Based on true events, Molly’s Game charts the story of Molly Bloom, the person who ran the world’s most exclusive high-stakes poker game out of hotels in Los Angeles and New York. Her clients include famous movie stars, athletes, businessmen and, unfortunately, the Russian mob.
There are two main attractions of Molly’s Game; the first one is Aaron Sorkin’s screenplay. The man behind The West Wing, News Room and The Social Network supplies a film that is crackling with energy and wit. It is also Sorkin’s directorial debut. This is not meant as an insult as Sorkin does a tremendous job as a first time director, but it is clear that Sorkin is borrowing from the other directors that he has worked with like, David Fincher and Danny Boyle. Both these directors have a flair for style and are able to handle Sorkin’s dense dialogue with relative ease. There is also something slightly Oceans 11 about the whole affair, that same exposition/fact heavy dialogue telling you the story as it unfolds. This is a film that despite its long runtime doesn’t drag, at least not until the end.
This is thanks to the second attraction, Jessica Chastain as Molly Bloom. Chastain makes this film her own with Molly, a no-nonsense person full of character and sharp edges that bounce off the other characters in very interesting and entertaining ways: Idris Elba doing the straight man role as Molly’s lawyer Charlie Jaffey, providing a more moral core to proceedings; then, on the other side, you have Michael Cera as Player X who is on fire as a massive, hateable arse.
The fatal flaw of Molly’s Game is the end.
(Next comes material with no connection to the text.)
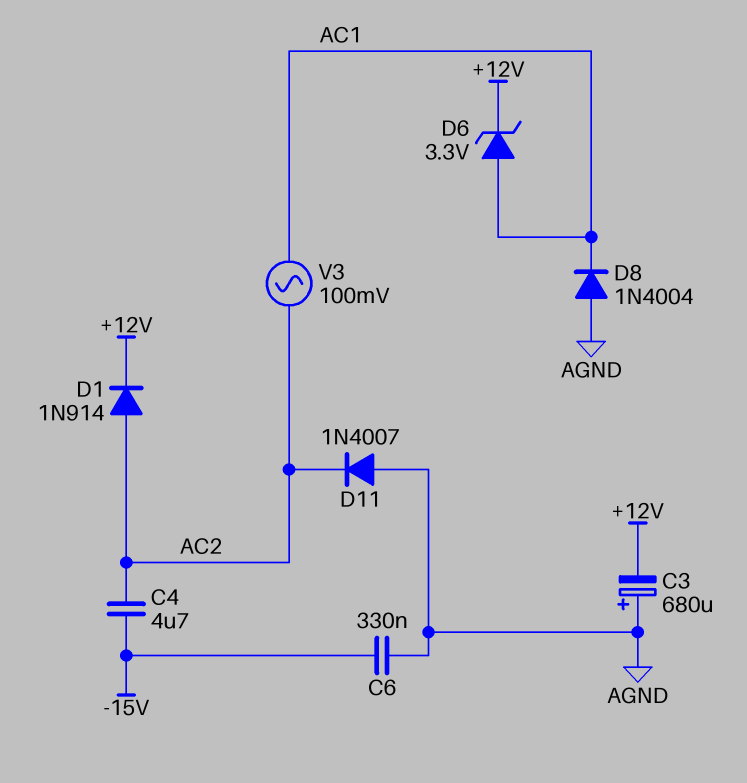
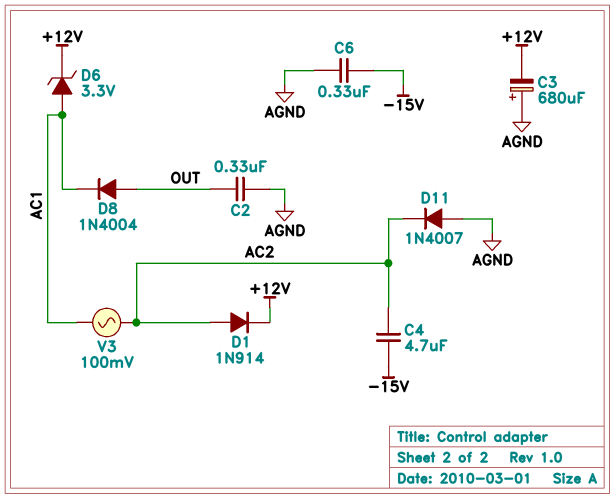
C2: none -> 330nF (AGND, OUT)
D8: diode 1N4004 (A AGND, K AC1) -> diode 1N4004 (A OUT, K AC1)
It falls flat regarding tone and emotional catharsis. The film tries to go for a sentimental ending, which comes completely out of left field after the sharp and punchy strong we had up until that point. Molly has been hard as nails, a realist, but in the last few minutes of the movie that is swept under the rug by something utterly trite and Hollywood. This is where Molly’s Game lost me; the film lost its emotional cohesion and then it devalued its main character by taking away her big moments and giving them to her father and her lawyer.
Apart from the flat ending, Molly’s Game is a solid film and one that demands a second watch for the sharp writing and the even sharper central performance from Jessica Chastain.